O gözlerini kapatırken bizimse çok kan gördüğümüz doğrudur. Dağılan bir et parçasının yanından geçmişliğimiz, kopan bir parmağın gövdemize kurşun gibi çarparak yere düştüğü. Biraz önce sıcacık bir bedenken, halaya türküye durmuşken, yalnızca kendisi için değil dünyanın bütün insanları için özgürlük ve eşitlik diye bağırırken az sonra Sağlık Bakanlığı’nın bir torbasına kürekle taşınan et parçası olarak doldurulmuşluğumuz da. Morgların önünde beklemişliğimiz. Teşhislerde yerlere kapanan kardeşlere, ablalara, ana ve babalara sarılmışlığımız da. Meydanlarda ölen çocukların, yirmi yaşında “gitmese de görmese de” onun olduğu öğretilen ama gittiğinde ölümün karşıladığı çocuk askerlerin, bodrumlarda yok edilenlerin yoksulluğunu ayan beyan bilişimiz de. Ve bunları söyleyen, yazan, anlatanların nasıl birer birer susturulduğunu ve susturulmak için sıraya alındığını görmüşlüğümüz de.

O, gözlerini, o berbat yalnızlığını görmemek için kapatıyor.

Gazeteler, radyolar, televizyonlar susturuluyor ama o konuşuyor: “Türkiye’de basın hiç olmadığı kadar özgür.”

Akan kanın bu coğrafyadan aktığını, kopan etin Malatya’dan, Edirne’den, Afyon’dan, Rize’den, Mersin’den koptuğunu bildiğimiz ve emin olduğumuz gibi tutuyoruz bunu da aklımızda. Aklımızda tutuyoruz bunu da, ateş düşen evlerin yoksulluğunu, Bingöl’de 33 askerin, Özalp’ta 33 Kurşun yarasının acısını tuttuğumuz gibi.

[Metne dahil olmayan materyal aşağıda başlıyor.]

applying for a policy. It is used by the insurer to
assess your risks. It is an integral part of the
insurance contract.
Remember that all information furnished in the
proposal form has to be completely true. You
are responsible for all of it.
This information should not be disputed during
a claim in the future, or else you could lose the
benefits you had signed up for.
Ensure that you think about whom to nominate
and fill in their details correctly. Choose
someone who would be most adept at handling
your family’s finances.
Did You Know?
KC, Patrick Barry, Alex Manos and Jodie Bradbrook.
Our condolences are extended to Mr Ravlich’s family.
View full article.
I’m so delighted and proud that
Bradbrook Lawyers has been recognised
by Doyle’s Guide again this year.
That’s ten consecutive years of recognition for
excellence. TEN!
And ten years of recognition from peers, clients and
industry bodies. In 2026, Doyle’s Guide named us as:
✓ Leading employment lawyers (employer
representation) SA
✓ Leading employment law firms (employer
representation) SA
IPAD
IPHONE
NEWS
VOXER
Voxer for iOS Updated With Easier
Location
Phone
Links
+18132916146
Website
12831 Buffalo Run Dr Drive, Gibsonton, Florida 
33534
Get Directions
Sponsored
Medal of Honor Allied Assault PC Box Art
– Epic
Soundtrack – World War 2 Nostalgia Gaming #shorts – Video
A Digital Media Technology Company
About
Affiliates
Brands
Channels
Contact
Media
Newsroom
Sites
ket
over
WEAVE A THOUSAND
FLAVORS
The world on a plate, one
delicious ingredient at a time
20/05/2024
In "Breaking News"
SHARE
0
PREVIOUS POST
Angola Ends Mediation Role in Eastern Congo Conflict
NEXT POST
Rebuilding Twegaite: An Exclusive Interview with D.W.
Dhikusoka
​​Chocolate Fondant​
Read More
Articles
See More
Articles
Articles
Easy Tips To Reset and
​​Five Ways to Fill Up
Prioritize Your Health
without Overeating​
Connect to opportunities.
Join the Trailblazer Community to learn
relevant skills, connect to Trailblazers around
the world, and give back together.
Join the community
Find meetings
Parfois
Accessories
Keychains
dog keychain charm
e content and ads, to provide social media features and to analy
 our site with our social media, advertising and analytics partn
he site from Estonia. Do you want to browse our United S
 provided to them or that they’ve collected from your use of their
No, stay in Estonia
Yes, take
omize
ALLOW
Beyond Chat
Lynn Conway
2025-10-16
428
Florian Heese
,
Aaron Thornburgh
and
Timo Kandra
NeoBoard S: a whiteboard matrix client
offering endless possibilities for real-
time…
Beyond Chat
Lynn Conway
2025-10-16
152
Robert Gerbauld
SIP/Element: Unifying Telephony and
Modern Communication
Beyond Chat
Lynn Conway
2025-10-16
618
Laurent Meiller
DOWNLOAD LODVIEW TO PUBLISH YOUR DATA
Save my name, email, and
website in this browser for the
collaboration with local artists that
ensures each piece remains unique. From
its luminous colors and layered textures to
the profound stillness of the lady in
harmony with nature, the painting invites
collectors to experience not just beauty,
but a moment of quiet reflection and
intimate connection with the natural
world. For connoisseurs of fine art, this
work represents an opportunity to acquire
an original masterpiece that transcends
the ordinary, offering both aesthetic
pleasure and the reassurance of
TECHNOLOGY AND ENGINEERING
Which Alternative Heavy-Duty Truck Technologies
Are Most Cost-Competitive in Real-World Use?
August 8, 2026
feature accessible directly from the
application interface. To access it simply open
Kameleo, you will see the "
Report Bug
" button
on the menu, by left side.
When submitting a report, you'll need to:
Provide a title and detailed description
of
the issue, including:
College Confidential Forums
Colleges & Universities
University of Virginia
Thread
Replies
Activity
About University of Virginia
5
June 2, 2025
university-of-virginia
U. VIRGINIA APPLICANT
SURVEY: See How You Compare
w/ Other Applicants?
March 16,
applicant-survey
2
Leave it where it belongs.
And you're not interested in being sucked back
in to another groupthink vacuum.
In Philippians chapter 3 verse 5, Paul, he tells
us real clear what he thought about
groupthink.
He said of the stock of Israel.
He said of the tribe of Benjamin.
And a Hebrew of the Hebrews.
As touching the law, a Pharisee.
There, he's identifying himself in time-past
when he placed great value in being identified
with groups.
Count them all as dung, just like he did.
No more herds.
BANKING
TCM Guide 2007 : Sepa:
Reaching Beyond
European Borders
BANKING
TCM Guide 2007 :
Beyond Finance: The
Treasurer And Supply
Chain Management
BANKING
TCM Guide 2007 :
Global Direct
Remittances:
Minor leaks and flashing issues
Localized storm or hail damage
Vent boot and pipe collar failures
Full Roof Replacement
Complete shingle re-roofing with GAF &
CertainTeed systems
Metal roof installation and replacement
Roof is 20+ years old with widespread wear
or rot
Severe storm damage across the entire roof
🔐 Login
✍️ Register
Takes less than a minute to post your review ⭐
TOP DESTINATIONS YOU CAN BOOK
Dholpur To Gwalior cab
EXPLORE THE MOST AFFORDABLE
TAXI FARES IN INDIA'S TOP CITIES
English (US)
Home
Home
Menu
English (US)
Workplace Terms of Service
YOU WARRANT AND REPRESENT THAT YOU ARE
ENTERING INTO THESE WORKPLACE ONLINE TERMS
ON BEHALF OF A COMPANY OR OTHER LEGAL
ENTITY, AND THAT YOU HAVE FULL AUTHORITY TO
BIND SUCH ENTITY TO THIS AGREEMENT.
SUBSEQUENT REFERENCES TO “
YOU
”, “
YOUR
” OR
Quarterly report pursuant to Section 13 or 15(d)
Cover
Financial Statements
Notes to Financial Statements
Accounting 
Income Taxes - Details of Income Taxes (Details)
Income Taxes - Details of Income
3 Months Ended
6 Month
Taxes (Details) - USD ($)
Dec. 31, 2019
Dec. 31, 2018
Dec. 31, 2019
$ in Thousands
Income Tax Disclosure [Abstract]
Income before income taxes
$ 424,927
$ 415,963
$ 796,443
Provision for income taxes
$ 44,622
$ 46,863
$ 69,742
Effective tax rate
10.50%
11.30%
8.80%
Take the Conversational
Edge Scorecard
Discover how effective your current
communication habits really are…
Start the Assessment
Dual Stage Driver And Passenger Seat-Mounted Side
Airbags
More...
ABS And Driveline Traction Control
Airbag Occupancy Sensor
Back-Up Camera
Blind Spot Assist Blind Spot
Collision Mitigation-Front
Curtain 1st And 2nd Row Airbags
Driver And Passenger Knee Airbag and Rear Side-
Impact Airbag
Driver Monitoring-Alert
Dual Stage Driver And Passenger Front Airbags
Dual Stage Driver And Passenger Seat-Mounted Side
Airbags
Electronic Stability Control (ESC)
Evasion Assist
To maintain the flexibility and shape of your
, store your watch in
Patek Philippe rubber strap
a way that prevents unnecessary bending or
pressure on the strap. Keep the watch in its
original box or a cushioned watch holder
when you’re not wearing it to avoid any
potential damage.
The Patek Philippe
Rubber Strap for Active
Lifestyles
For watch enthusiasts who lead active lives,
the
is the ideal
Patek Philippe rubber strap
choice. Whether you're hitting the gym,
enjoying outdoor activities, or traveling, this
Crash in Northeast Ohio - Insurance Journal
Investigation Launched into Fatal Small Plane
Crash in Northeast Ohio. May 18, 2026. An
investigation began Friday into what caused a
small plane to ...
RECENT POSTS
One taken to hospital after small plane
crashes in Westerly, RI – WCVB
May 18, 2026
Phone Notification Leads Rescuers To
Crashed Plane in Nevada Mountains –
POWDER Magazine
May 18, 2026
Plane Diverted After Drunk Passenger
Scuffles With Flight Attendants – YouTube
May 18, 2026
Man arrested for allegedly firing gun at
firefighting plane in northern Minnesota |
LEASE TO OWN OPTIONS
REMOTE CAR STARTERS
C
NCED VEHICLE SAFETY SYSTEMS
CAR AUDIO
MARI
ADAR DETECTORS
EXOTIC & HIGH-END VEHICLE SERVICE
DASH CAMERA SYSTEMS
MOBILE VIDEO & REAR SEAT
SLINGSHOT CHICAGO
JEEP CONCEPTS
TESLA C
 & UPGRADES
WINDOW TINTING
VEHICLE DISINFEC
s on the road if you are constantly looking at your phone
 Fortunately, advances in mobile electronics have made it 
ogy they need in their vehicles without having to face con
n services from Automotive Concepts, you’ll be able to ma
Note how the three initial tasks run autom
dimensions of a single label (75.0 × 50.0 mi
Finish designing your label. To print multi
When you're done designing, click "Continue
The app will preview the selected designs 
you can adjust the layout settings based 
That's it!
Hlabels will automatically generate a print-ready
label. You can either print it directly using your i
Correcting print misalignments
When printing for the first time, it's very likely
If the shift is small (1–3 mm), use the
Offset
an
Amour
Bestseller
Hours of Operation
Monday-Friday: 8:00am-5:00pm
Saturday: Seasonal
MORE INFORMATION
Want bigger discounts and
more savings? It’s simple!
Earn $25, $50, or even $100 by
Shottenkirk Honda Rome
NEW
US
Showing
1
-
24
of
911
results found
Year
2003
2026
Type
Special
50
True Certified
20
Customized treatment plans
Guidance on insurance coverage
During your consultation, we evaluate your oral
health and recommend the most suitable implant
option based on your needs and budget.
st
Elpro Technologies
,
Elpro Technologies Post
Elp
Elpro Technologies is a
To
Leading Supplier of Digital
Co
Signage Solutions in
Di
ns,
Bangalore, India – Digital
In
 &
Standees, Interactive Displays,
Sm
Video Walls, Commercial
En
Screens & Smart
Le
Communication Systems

Ama o konuşuyor. Başka bir dünyadan, kibrin ve kendini kurtarmışlığın vatanından ama var olma sancısının derin acısıyla konuşuyor: “(Ölen askerlerin) görevi hayatını vermek ve onun için maaş alıyor. Ekstra bana bir iyilik yapmıyor.”

“Faydalanmak” üzerinden kurduğu dünyasında ölümü de fayda-zarar denkleminde bir olay gibi kuruveriyor. Önce kendinden, sonra coğrafyasından kopuyor. Ve Mehmed Uzun’un hatırası onun üzerinde dolaşıyor. O dünyayı ve ölümü ve arzuyu ve aşkı ve insana ait ne varsa onu kârın ve zararın terazisine koydukça Mehmed Uzun’un o büyük hatırası onun üzerinde dolaşıyor: “Biliyorsun dünya değişiyor; umut, arzu, beğeni, aşk, ilişki, kıssa ve beğeni değişiyor. Bu şeyler o kadar değişti ki destanlar, masallar, cinler, cadılar, melekler de katledildi! Şeytan da katledildi! Yani his, hayal ve manevi mutluluk katledildi. Her şey, her şey kuruşla hesaplanır oldu...”

O her şeyi kuruşla hesaplayan bir sistemin içinden konuşuyor: “Herkes her istediğini konuşabiliyor, yazabiliyor.” Birileri ona “Devletin Kürdü” diyor. Oysa o kendi kendinin bile Kürdü olamadığından çekiyor bütün bu sancıyı. Ölümü bir göreve sıkıştırdığı dünyasından dünyayı da acıtmaya çalışarak çekiyor.